Humans have always been inspired by the music of singing birds. And I've hypothesized that a musician's ears are naturally tuned for the sounds of nature, and vice versa.
When I learned that Jonathan Meiberg, the leader of the indie-rock band Shearwater, had a serious interest in birds, I made a mental note to contact him. When I saw that the band would be passing through Ohio on its spring 2010 tour, I emailed an interview inquiry to the band's contact e-mail and was pleasantly surprised when Jonathan replied right away. We made plans to meet at The Beachland Tavern in Cleveland so I could interview Jonathan for my podcast "This Birding Life."
Shearwater's sound check.
When I got to The Beachland, the three bands on the tour—Hospital Ships, Wye Oak, and Shearwater were all loading equipment into the venue. I met Jonathan and we arranged to talk after their sound check.
After sound check, we went downstairs to the basement and what passes for the dressing room for the bands. It was far too loud in that space for an interview with all the bustling musicians and humming equipment, so we adjourned to a small storage room. Here's a peak at it, just to give you an idea of how totally glamorous is the life of a touring rock musician.
You can hear the interview, which is episode 27 of This Birding Life both in the iTunes store (for free) and at TBL's home at Podcast Central. In the interview we talk about a whole array of topics, including the music-birds connection, birding on the road, on-stage hearing protection, life birds, and how attached one can become to a cheap travel guitar.
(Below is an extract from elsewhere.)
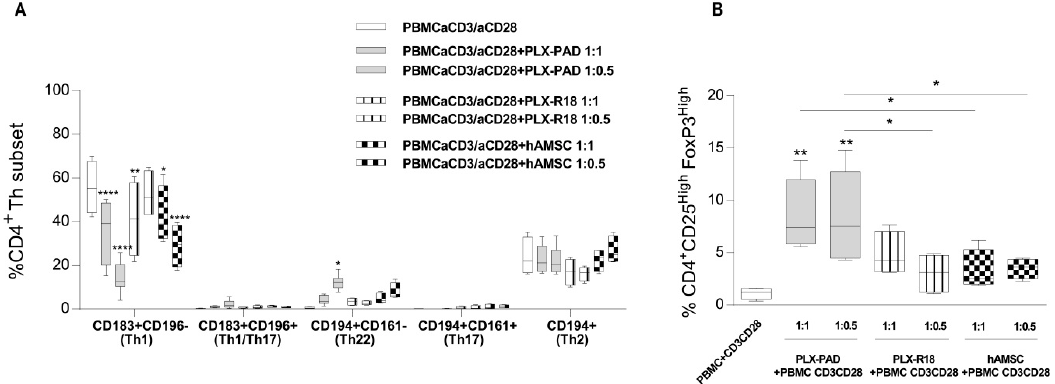
Figure 4. Effect of maternal and fetal derived MSC on Th1/Th2 and Treg polarization. Allogeneic PBMC were stimulated with anti-CD3/CD28 mAbs and co-cultured with MSC for six days. ( A ) Th1 (CD183 + CD196 − ), Th1/Th17 (CD183 + CD196 + ), Th22 (CD194 + CD161 − ), Th17 (CD194 + CD161 + ), and Th2 (CD194 + ) phenotypes were evaluated by flow cytometry at day 7 and expressed as a percentage of CD4 + CD45RA − gated cells. ( B ) Induction of Treg was evaluated by flow cytometry after six days of co-culture and it is displayed as a percentage of CD45RA − CD25 hi FoxP3 hi cells. Results are represented as mean±SEM (* p < 0.05, ** p < 0.01, **** p < 0.0001), n ≥ 4 individual experiments.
After the interview, I headed upstairs for a quick bite and a frosty-cold glass of hoppy/malty goodness, then it was showtime, baby! Hospital Ships took the stage first and played a nice set, followed by the Baltimore-based duo Wye Oak. I really dug Wye Oak. Throughout the evening band members sat in with one another on certain songs. It was clear that these folks had lots of mutual admiration going one.
Jonathan took the time not only for our interview, but also for a half-dozen fans who wanted to chat at length with him. After several weeks of touring, that takes some patience, I would guess.
I'm not sure why there's such a connection between music and birds for so many of us. I know I could not live without both music and birds in my life. And I'm glad I don't have to.